Why should you consolidate your loans?
Before we move to answer this question, let us have a brief look at what consolidation means and what are the essential steps to consolidation.
What is Consolidation?
Let us explain this process using 3 characters; Anne, Mary and Rachel. Anne is a student who is a borrower of a direct loan and few other educational loans. Mary is the lender of the federal agent who has lent money to Anne. Rachel represents the US Department of Education. Anne has $1000 as her total borrowed amount from Mary. This is the sum of all the loans that has been borrowed from Mary.
Under the consolidation process, Anne consolidates all her loans with Rachel. Rachel pays the loan amount to Mary and provides Anne with a new loan and a new interest rate.
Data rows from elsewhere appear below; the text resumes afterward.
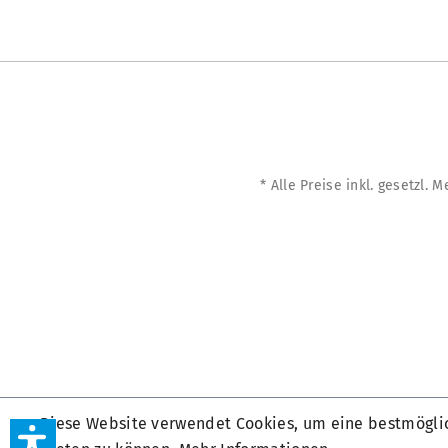
* Alle Preise inkl. gesetzl. 
Diese Website verwendet Cookies, um eine bestmögli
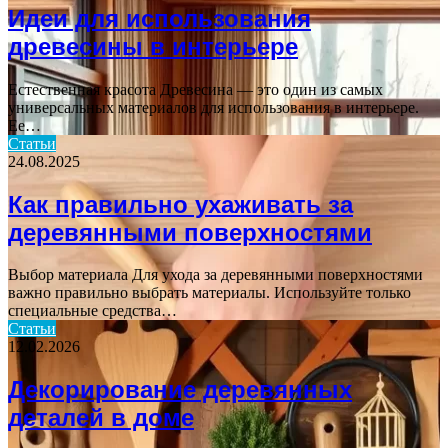
Идеи для использования
древесины в интерьере
Естественная красота Древесина — это один из самых
универсальных материалов для использования в интерьере.
Ее…
Статьи
24.08.2025
Как правильно ухаживать за
деревянными поверхностями
Выбор материала Для ухода за деревянными поверхностями
важно правильно выбрать материалы. Используйте только
специальные средства…
Статьи
12.02.2026
Декорирование деревянных
деталей в доме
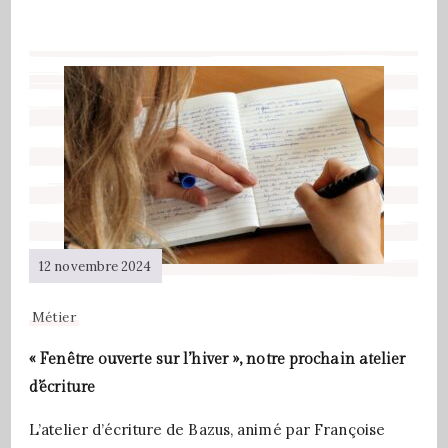
12 novembre 2024
Métier
« Fenêtre ouverte sur l’hiver », notre prochain atelier
d’écriture
L’atelier d’écriture de Bazus, animé par Françoise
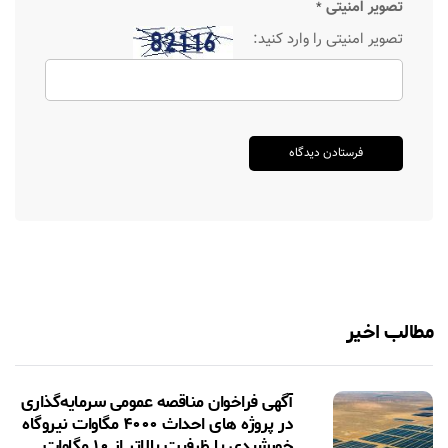
تصویر امنیتی
*
تصویر امنیتی را وارد کنید:
مطالب اخیر
آگهی فراخوان مناقصه عمومی سرمایه‌گذاری
در پروژه های احداث ۴۰۰۰ مگاوات نیروگاه
خورشیدی با ظرفیت بالاتر از ۱۰ مگاوات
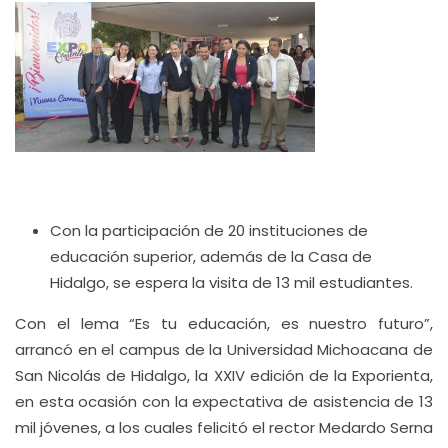
Con la participación de 20 instituciones de
educación superior, además de la Casa de
Hidalgo, se espera la visita de 13 mil estudiantes.
Con el lema “Es tu educación, es nuestro futuro”,
arrancó en el campus de la Universidad Michoacana de
San Nicolás de Hidalgo, la XXIV edición de la Exporienta,
en esta ocasión con la expectativa de asistencia de 13
mil jóvenes, a los cuales felicitó el rector Medardo Serna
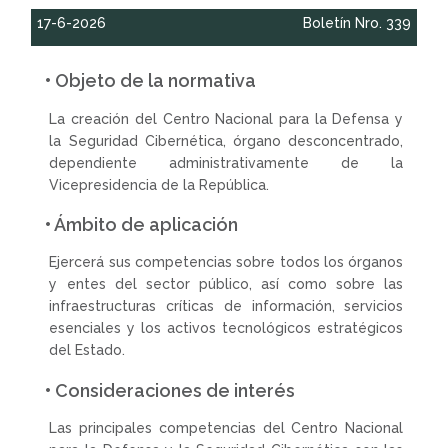
17-6-2026
Boletín Nro. 339
• Objeto de la normativa
La creación del Centro Nacional para la Defensa y
la Seguridad Cibernética, órgano desconcentrado,
dependiente administrativamente de la
Vicepresidencia de la República.
• Ámbito de aplicación
Ejercerá sus competencias sobre todos los órganos
y entes del sector público, así como sobre las
infraestructuras críticas de información, servicios
esenciales y los activos tecnológicos estratégicos
del Estado.
• Consideraciones de interés
Las principales competencias del Centro Nacional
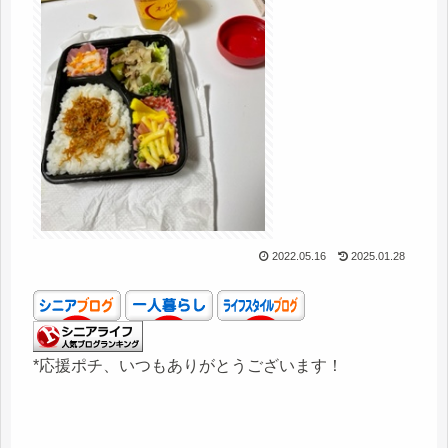
2022.05.16
2025.01.28
*応援ポチ、いつもありがとうございます！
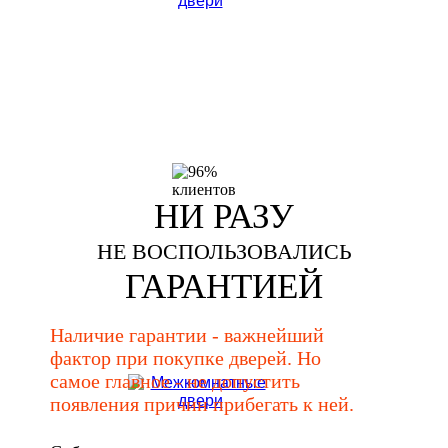
НИ РАЗУ
НЕ ВОСПОЛЬЗОВАЛИСЬ
ГАРАНТИЕЙ
Наличие гарантии - важнейший
фактор при покупке дверей. Но
самое главное - не допустить
появления причин прибегать к ней.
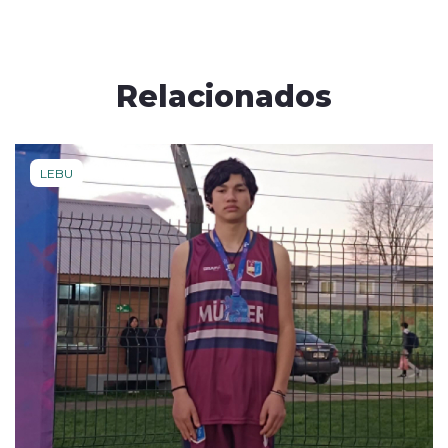
Relacionados
LEBU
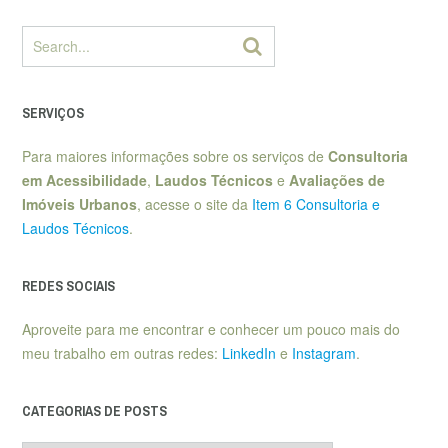
SERVIÇOS
Para maiores informações sobre os serviços de
Consultoria
em Acessibilidade
,
Laudos Técnicos
e
Avaliações de
Imóveis Urbanos
, acesse o site da
Item 6 Consultoria e
Laudos Técnicos
.
REDES SOCIAIS
Aproveite para me encontrar e conhecer um pouco mais do
meu trabalho em outras redes:
LinkedIn
e
Instagram
.
CATEGORIAS DE POSTS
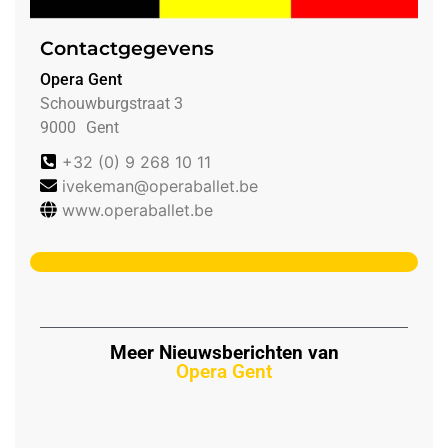
Contactgegevens
Opera Gent
Schouwburgstraat 3
9000
Gent
+32 (0) 9 268 10 11
ivekeman@operaballet.be
www.operaballet.be
Meer Nieuwsberichten van
Opera Gent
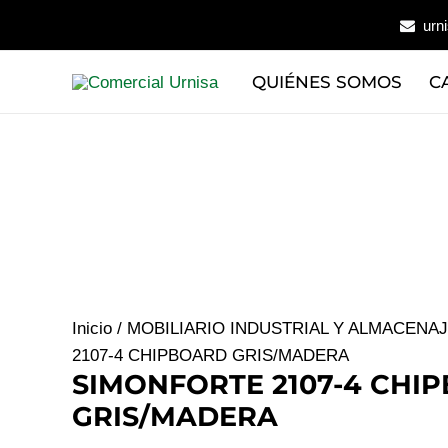
Ir
urn
al
contenido
QUIÉNES SOMOS
C
Inicio
/
MOBILIARIO INDUSTRIAL Y ALMACENA
2107-4 CHIPBOARD GRIS/MADERA
SIMONFORTE 2107-4 CHI
GRIS/MADERA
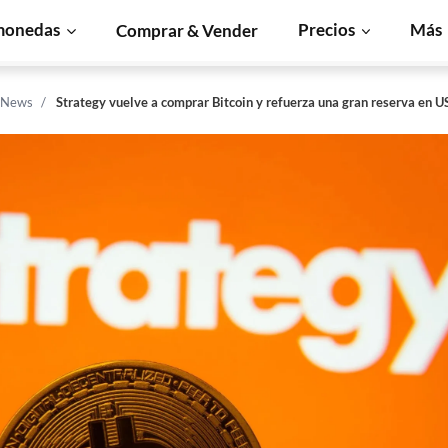
monedas
Precios
Más
Comprar & Vender
n News
Strategy vuelve a comprar Bitcoin y refuerza una gran reserva en 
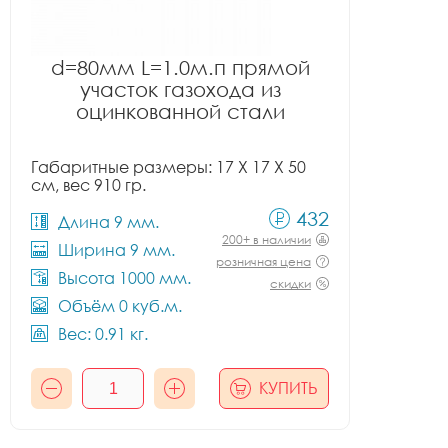
d=80мм L=1.0м.п прямой
участок газохода из
оцинкованной стали
Габаритные размеры: 17 X 17 X 50
см, вес 910 гр.
432
Длина 9 мм.
200+ в наличии
Ширина 9 мм.
розничная цена
Высота 1000 мм.
скидки
Объём 0 куб.м.
Вес: 0.91 кг.
КУПИТЬ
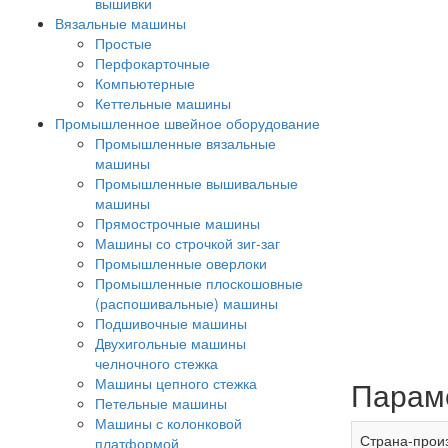
вышивки
Вязальные машины
Простые
Перфокарточные
Компьютерные
Кеттельные машины
Промышленное швейное оборудование
Промышленные вязальные
машины
Промышленные вышивальные
машины
Прямострочные машины
Машины со строчкой зиг-заг
Промышленные оверлоки
Промышленные плоскошовные
(распошивальные) машины
Подшивочные машины
Двухигольные машины
челночного стежка
Машины цепного стежка
Парам
Петельные машины
Машины с колонковой
Страна-прои
платформой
Anne does this through two main processes:
The application process which consists of filling up an application form and a promissory note and submission of it either online or through mail
Verification of the loan which needs to be done by the loan holder by filling up few documents and returning it to the Department of Education within a stipulated time.
The next logical question that follows is ‘what is the advantage of this consolidation?’ process which brings us to the topic of our discussion.
Here are some advantages of consolidating your loan:
One monthly payment per lender
With just one payment to make for the borrower, managing his debt along with his income is easier. Imagine a situation when Anne has to pay three different amounts for three different loans at three separate times. Confusing, isn’t it? Consolidation removes this problem.
Repayment options are flexible
You need not necessarily pay a fixed amount as under the standard repayment plan. Here, the repayment is as per our income and size of the family. Borrowers are also given the flexibility to switch between plans which are not possible in the case of a standard loan. In addition, the monthly payments are also drastically reduced or can be reduced by choosing a suitable plan.
No bar on the loan amount to qualify for consolidation
Translated in to layman’s language, it just means that you do not need to have a loan of a million dollars for consolidation. Even if you wish to consolidate it for a loan of 100 dollars, you can do it. Plus, the consolidation is free!
Deferment options are flexible
Suppose you have exhausted the current set of deferment options, you can choose a new, more flexible set.